* Actions to take
1 > Using the excerpt on the bank's capital and property, explain why the Company exercised its option to buy the 18 acre tract of land in northwest Brighton in 1998.
2 > According to the excerpt on the bank's capital and property, what was the Bank's leverage ratio at June 30, 2004?

* Excerpted text
'''
The Federal Reserve Board provides guidelines for the measurement of capital adequacy. The Bank’s capital, as adjusted under these guidelines, is referred to as risk-based capital. The Bank’s Tier 1 risk-based capital ratio at June 30, 2004 was 11.84%, and total risk-based capital was 13.09%. At June 30, 2003, these ratios were 10.03% and 11.28% respectively. Minimum regulatory Tier 1 risk-based and total risk-based capital ratios under the Federal Reserve Board guidelines are 4% and 8%, respectively.

21


The capital guidelines also provide for a standard to measure risk-based capital to total assets which is called the leverage ratio. The Bank’s leverage ratio was 9.56% at June 30, 2004, and 8.70% in 2003. The minimum standard leverage ratio is 3% but financial institutions are expected to maintain a leverage ratio 1 to 2 percentage points above the 3% minimum.

In 1998 the Company exercised an option to purchase an 18 acre tract of land in northwest Brighton, primarily to acquire a prime site for a new branch. The cost of the property was approximately $4,000,000. In 1999, a new branch of the Bank was built on a portion of the land valued at approximately $800,000. During 2000 one parcel of the property was sold, and the remaining property was sold in the first quarter 2004, at book value. During the first quarter of 2004, the Bank also transferred two pieces of property originally acquired for future expansion to HB Realty. Their carrying amounts are included in “Land and facilities held for sale, net” at June 30, 2004.

Critical Accounting Policies

The Company maintains critical accounting policies for the allowance for loan losses. Refer to notes 1c and 1d of the Notes to Consolidated Financial Statements for additional information incorporated by reference to the Annual Report to Shareholders for the year ended December 31, 2003.

Contractual Obligations

As of June 30, 2004, December 31, 2003, and June 30, 2003, the Bank had outstanding irrevocable standby letters of credit, which carry a maximum potential commitment of approximately $3,200,000, $2,600,000 and $3,300,000, respectively. These letters of credit are conditional commitments issued by the Bank to guarantee the performance of a customer to a third party. The majority of these letters of credit are short-term guarantees of one year or less, although some have maturities which extend as long as two years. The credit risk involved in issuing letters of credit is essentially the same as that involved in extending loans to customers. The Bank primarily holds real estate as collateral supporting those commitments for which collateral is deemed necessary. The extent of collateral held on those commitments at June 30, 2004, December 31, 2003 and June 30, 2003, where there is collateral, is in excess of the committed amount. A letter of credit is not recorded on the balance sheet until a customer fails to perform.
'''
(Stored entries)
'''
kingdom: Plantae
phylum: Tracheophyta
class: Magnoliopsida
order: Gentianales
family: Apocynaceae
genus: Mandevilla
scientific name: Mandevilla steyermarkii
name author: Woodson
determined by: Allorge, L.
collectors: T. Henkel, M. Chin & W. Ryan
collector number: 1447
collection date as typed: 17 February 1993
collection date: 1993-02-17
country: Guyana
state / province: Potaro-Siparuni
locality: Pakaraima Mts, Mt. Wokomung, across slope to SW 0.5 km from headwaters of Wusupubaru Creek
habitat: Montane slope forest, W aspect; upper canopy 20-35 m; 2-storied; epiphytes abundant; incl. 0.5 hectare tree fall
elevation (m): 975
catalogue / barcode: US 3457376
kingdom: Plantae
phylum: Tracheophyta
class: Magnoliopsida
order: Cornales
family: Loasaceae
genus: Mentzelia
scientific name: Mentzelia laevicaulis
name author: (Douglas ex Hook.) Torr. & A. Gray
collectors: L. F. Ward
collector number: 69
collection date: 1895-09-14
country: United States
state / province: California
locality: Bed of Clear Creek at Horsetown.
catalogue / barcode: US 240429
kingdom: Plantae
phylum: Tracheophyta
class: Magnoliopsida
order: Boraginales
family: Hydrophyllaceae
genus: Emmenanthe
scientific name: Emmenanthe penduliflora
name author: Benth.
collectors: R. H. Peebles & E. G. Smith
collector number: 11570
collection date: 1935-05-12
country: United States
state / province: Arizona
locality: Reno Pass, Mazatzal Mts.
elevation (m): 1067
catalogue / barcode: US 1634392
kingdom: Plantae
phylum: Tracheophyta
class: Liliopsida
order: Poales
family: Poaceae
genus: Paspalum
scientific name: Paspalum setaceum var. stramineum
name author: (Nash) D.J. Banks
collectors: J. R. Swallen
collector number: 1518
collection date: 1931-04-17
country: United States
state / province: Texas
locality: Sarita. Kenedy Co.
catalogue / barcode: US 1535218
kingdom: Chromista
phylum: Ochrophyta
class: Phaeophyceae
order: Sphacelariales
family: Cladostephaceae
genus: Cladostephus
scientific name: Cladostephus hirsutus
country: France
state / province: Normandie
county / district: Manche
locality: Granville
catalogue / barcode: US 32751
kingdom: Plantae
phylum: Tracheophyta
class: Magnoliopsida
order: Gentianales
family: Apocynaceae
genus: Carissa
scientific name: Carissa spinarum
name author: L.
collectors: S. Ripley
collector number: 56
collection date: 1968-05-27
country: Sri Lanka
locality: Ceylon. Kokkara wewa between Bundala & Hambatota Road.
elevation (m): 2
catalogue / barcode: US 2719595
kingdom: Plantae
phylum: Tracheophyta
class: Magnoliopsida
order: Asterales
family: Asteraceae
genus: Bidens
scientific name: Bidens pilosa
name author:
'''
* Replies
1 > The Company bought the 18 acre tract in northwest Brighton mainly to secure a prime site for a new branch. In 1999, a new branch of the Bank was built on part of that land.

2 > The Bank's leverage ratio was 9.56% at June 30, 2004.